Former deputy prime minister John Manley. (CP file photo)

The race to replace Paul Martin as leader of the Liberal party is already heating up, but John Manley said on Wednesday that he doesn't want the job.

"While I hope to play a role in the renewal, healing and unification of the Liberal party, I have decided for personal reasons that I will not be a leadership candidate," the former deputy prime minister wrote in an opinion piece published in the Globe and Mail on Thursday.

During an election night broadcast on CBC Television, Manley acknowledged that he had been lobbied to seek the party's top job.

He was reacting to Martin's announcement that he would not lead the Liberals into another election, made a few hours after election results confirmed that the Conservatives under Stephen Harper would form a minority government.

At the same time, Manley poked fun at his bland image.

"Some may want a dynamic, charismatic leader. Some others may support me," he told the CBC's Peter Mansbridge.

Manley dropped out of the race to succeed former prime minister Jean Chrétien in 2003, conceding he could not beat Martin. He left politics shortly afterwards to return to practising law and sit on a number of corporate boards.

Frank McKenna is regarded as the early frontrunner to succeed Martin. He resigned his post as ambassador to the United States on Wednesday.

McKenna is expected to inherit much of Martin's political organization.

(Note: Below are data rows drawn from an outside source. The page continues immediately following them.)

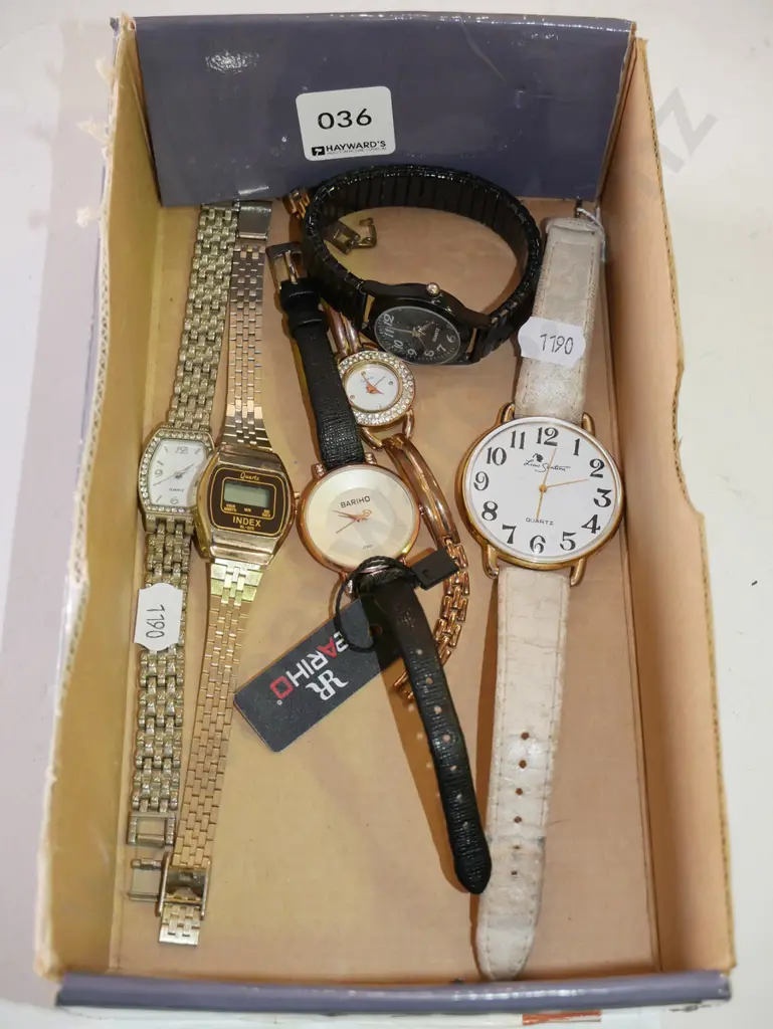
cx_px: 386
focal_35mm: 50
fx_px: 1487
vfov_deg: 38.2
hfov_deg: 29.1
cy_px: 514
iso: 1600
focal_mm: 25
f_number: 6.3
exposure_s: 1/80
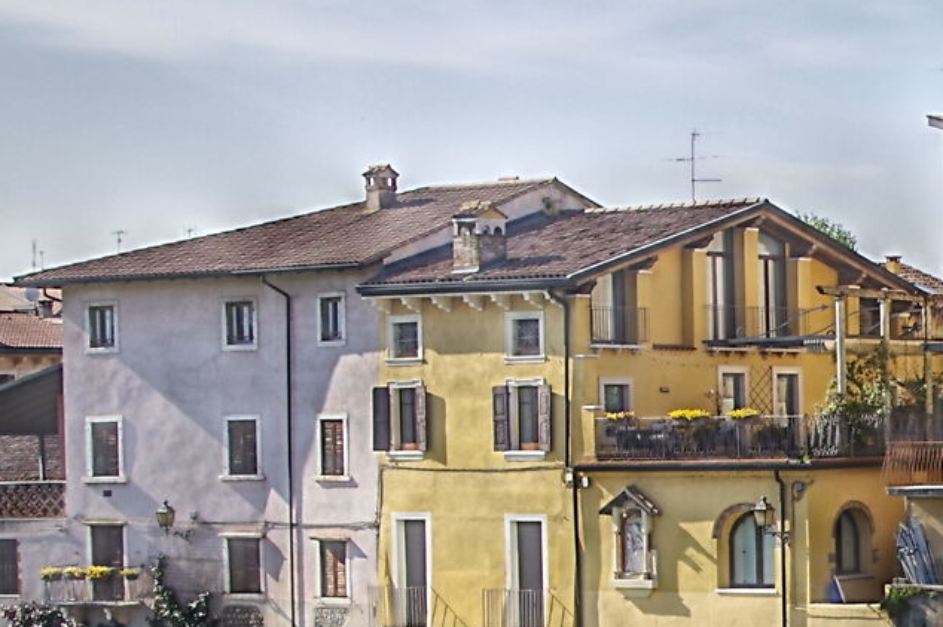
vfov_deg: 10.9
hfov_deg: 15.8
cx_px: 1135
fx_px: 3272
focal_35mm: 125
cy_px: 621
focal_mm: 21.88
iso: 100
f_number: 8
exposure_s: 1/100
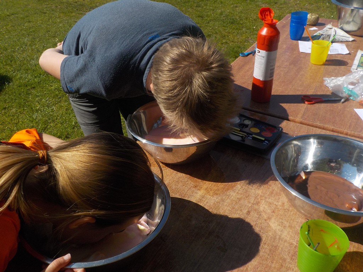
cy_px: 136
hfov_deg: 60.0
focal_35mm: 30
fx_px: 315
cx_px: 182
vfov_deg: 46.8
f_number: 6.6
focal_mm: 4.1
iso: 125
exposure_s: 1/500
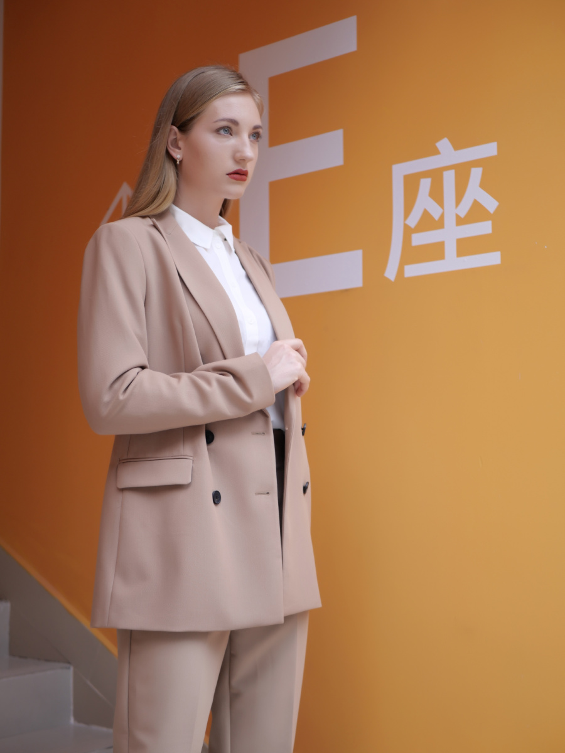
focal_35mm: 50
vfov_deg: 38.2
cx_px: 282
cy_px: 376
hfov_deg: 29.1
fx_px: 1088
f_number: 1.7
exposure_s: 1/500
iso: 200
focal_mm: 25
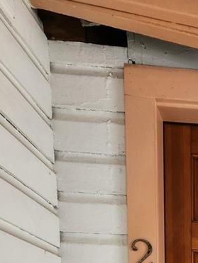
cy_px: 390
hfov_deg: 27.7
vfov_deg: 29.0
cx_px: 267
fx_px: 320
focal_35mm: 42
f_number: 2.2
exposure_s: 1/60
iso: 80
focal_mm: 2.2
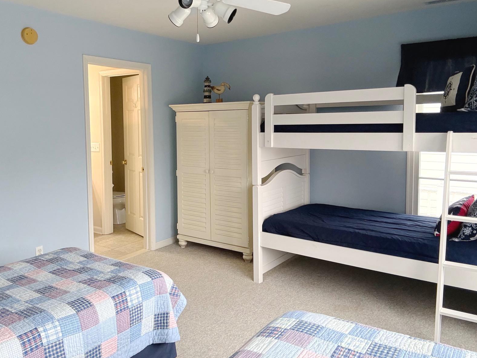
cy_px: 154
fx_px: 413
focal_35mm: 30
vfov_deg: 46.7
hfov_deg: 59.8
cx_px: 208
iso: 125
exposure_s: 1/60
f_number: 1.9
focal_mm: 2.69
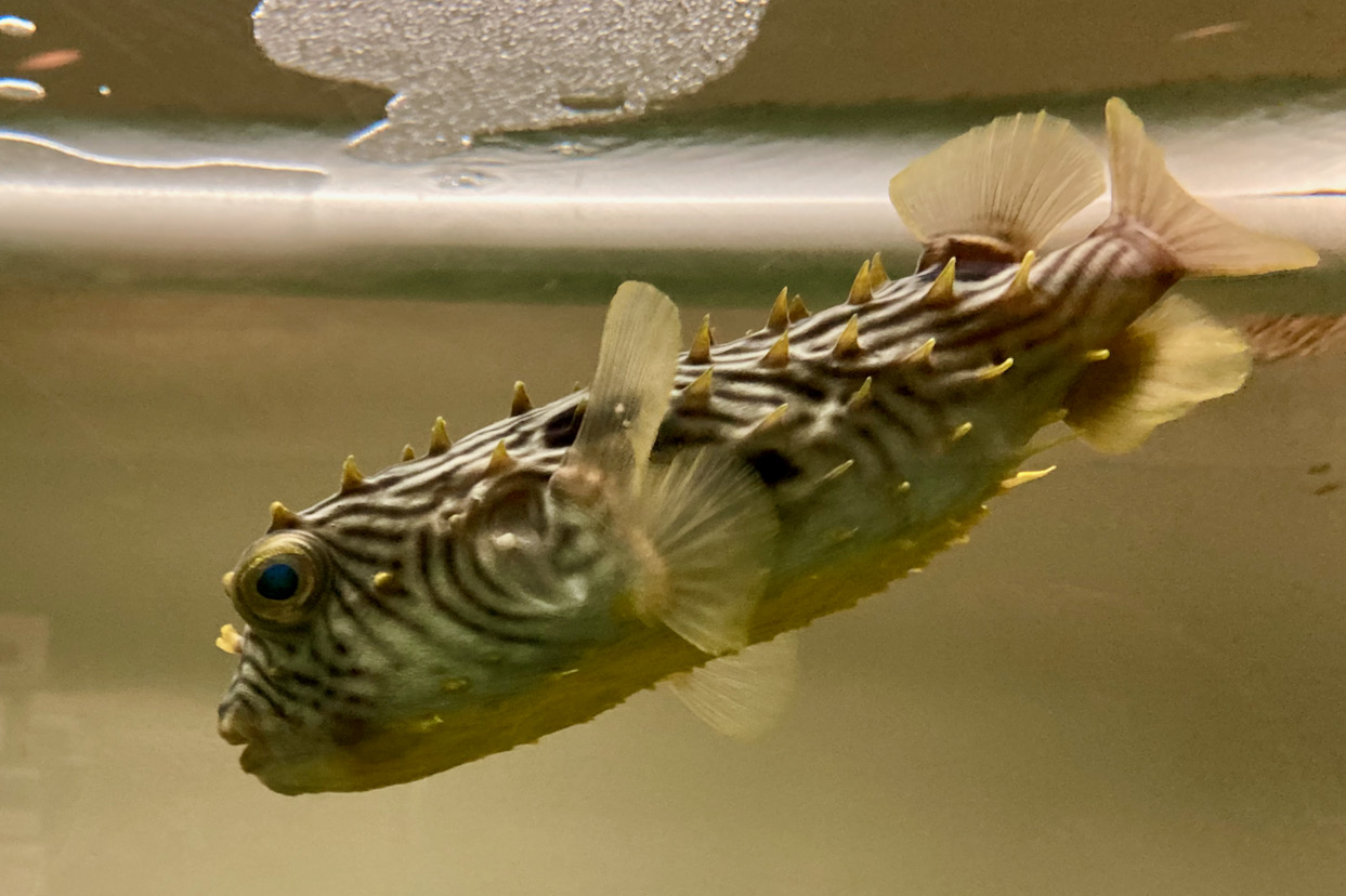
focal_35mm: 30
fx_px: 1121
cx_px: 684
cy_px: 462
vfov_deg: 43.6
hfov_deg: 61.9
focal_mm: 3.99
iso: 250
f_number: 1.8
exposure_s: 1/40
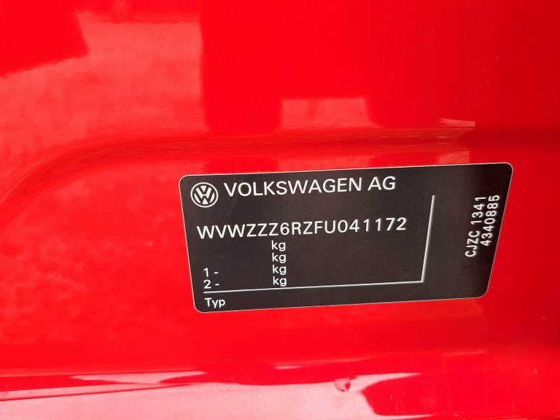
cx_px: 272
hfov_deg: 69.4
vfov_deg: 54.9
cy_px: 215
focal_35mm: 25
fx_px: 404
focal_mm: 5.23
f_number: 1.8
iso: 50
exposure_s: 1/100
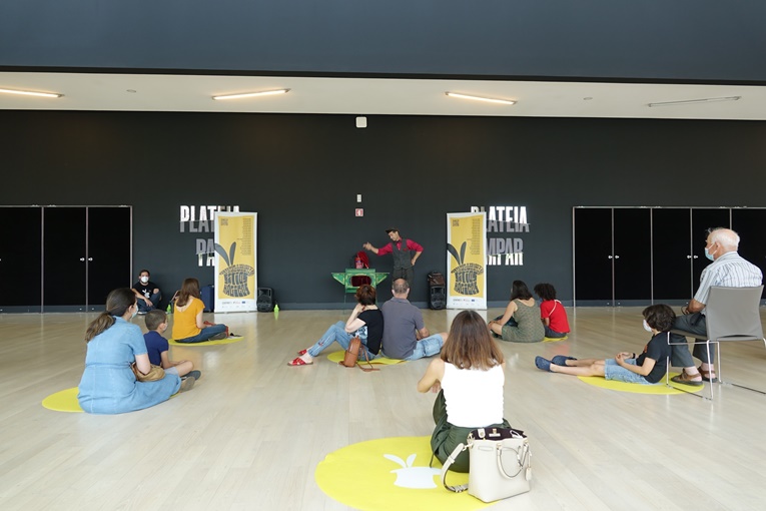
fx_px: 511
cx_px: 383
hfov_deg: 73.7
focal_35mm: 24
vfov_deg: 53.1
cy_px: 256
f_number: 2.4
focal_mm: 8.8
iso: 100
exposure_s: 1/80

Some in the party are concerned that the national executive wants to hold a leadership convention as soon as this fall, an early date that would favour McKenna.

Other possible leadership contenders, such as Belinda Stronach, Scott Brison, Martin Cauchon, Ken Dryden and Michael Ignatieff, don't have the same level of organization in place to challenge him for the job.

The national executive has to weigh several factors in choosing a date.

The precarious nature of the Conservative minority government is one.

Another is the fact that the party constitution says a convention can't be held for five months after membership sales are cut off.

The Canadian Press reports party insiders suggest the convention is likely to be held some time between November 2006 and March 2007.